Einer der spektakulärsten Fälle sei demnach die Festnahme zweier 17-Jähriger, gewesen. Sie sollen für den russischen Geheidienst den Internetverkehr rund um zentrale Objekte in Den Haag mit einem sogenannten „Wi-Fi-Sniffer“ kartiert haben. Unter den möglichen Zielen seien unter anderem die kanadische Botschaft sowie die Sitze von Europol und Eurojust gewesen. Daoud nach würden solche Fälle zeigen, dass es sich bei den Beteiligten oft nicht um erfahrene Kriminelle oder professionelle Agenten handele. Es seien eher gewöhnliche Menschen, die sich der Tragweite ihres Handelns nicht immer bewusst seien.

Aber nicht nur junge Menschen würden missbraucht werden, heißt es weiter. Verdächtige bei Operationen im Zusammenhang mit Russlands „hybrider Kriegsführung“ würden oft um die 30 Jahre alt sein. Sie würden dem Kreml bei Sabotagen an Infrastrukturen über Cyberangriffe bis hin zu Desinformationskampagnen helfen, die europäische Staaten schwächen. Obwohl russische Aufklärungsaktivitäten in Europa seit Jahren bestehen, habe ihr Umfang und Intensität nach der Invasion in die Ukraine deutlich zugenommen. Das neue Vorgehensmodell der Dienste erschwere es erheblich, Verbindungen zu staatlichen Auftraggebern von Straftaten aufzudecken, lesen wir.

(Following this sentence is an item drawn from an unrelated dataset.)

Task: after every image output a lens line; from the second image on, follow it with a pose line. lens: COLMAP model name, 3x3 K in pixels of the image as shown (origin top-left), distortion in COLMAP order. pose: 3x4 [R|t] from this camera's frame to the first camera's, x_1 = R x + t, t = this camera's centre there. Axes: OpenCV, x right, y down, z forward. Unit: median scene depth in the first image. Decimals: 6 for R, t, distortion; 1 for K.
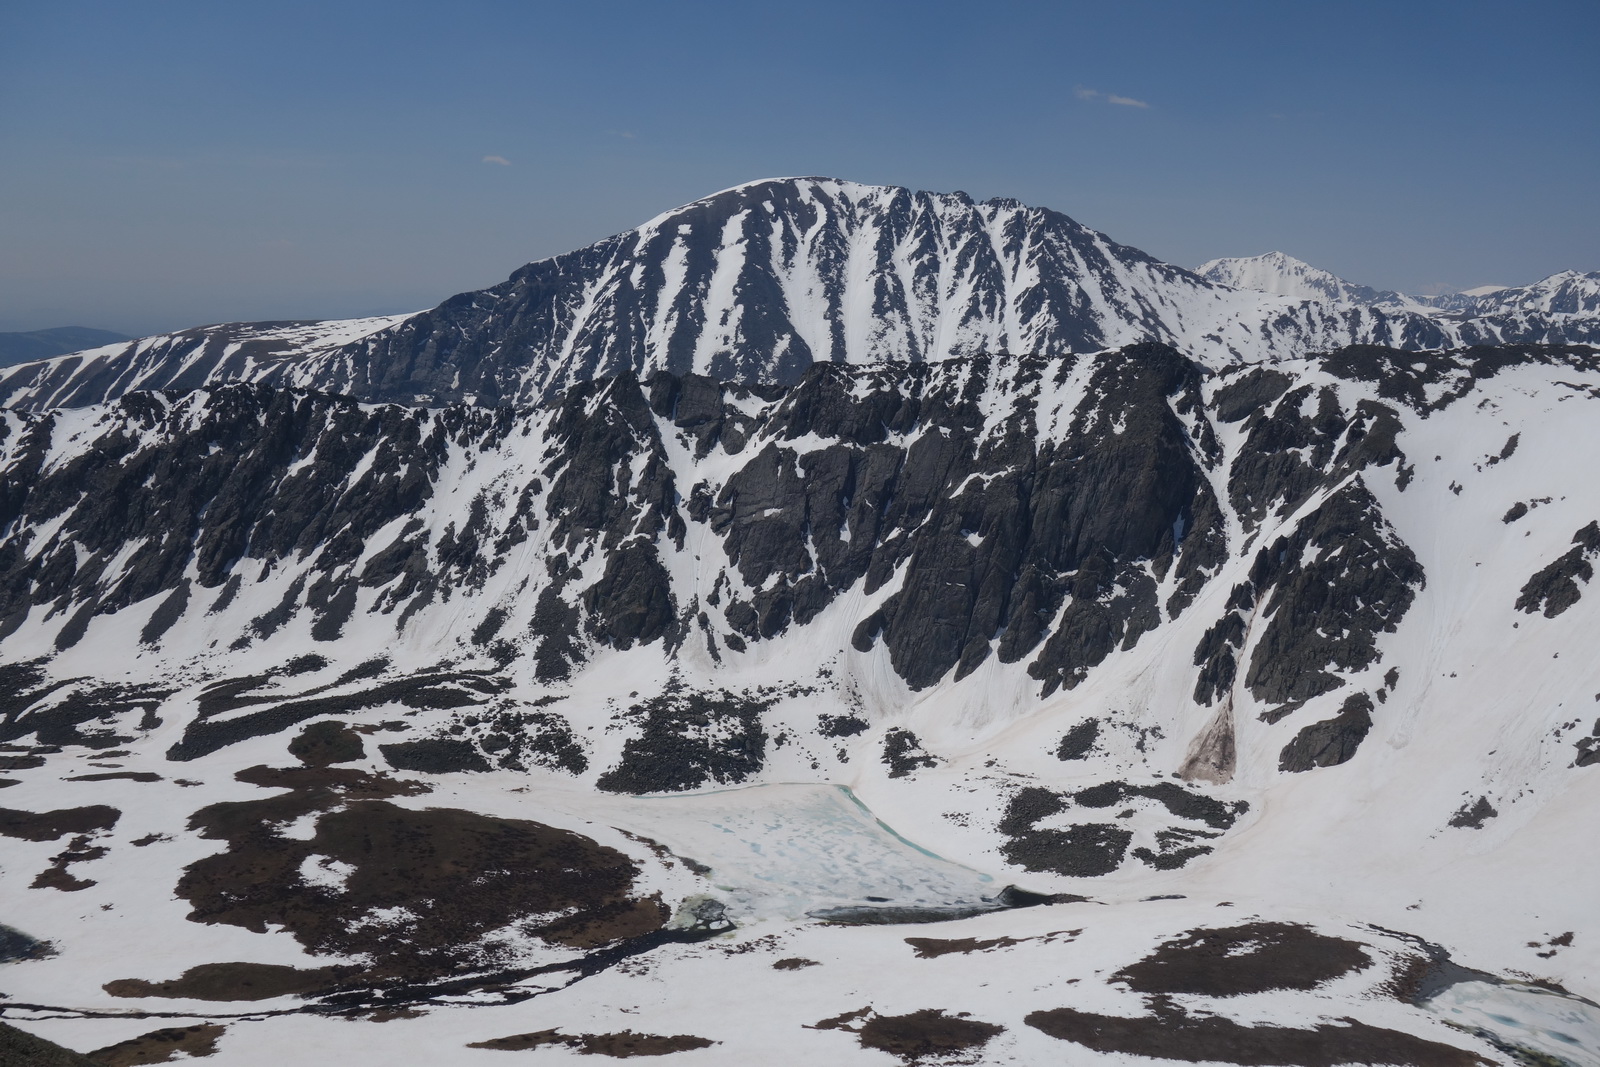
lens RADIAL K [[1765.9, 0, 800.5], [0, 1765.9, 534.8], [0, 0, 1]] dist [0.026770, 0.000000]
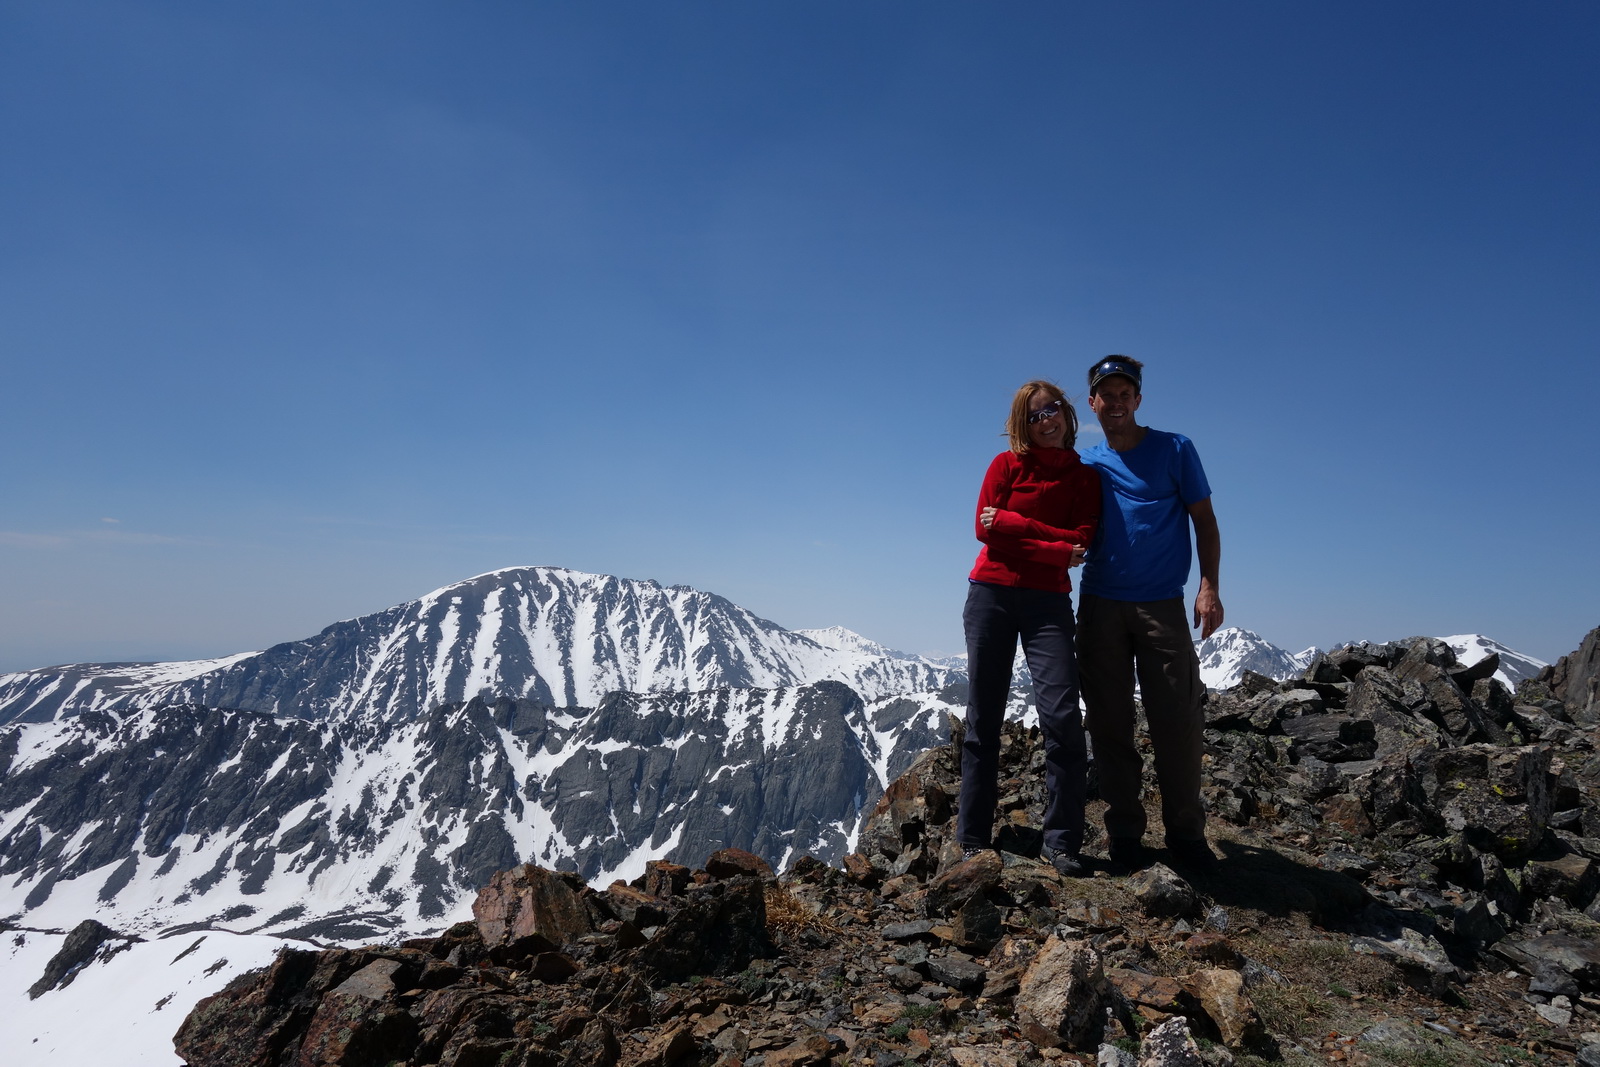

Im Gegensatz zum Terrorismus – bei dem Täter häufig ideologisch motiviert in bekannten Milieus agieren – würden Spionageoperationen in einer „grauen Zone zwischen Krieg und Frieden“ durchgeführt, vor allem im Internet. Europäische Dienste sollen deshalb ihre Bürger zunehmend vor dem Risiko warnen, zu sogenannten „Einmal-Agenten“ zu werden. Obwohl der Fokus oft auf Russland liege, würden China oder der Iran genau dieselben Methoden anwenden.

Die Schlussfolgerung sei einfach, aber beunruhigend, sagt der niederländische Inlandsgeheimdienst-Experte: In der heutigen „hybriden Kriegsführung“ verschwimmen die Grenzen zwischen Zivilist und Agent immer mehr.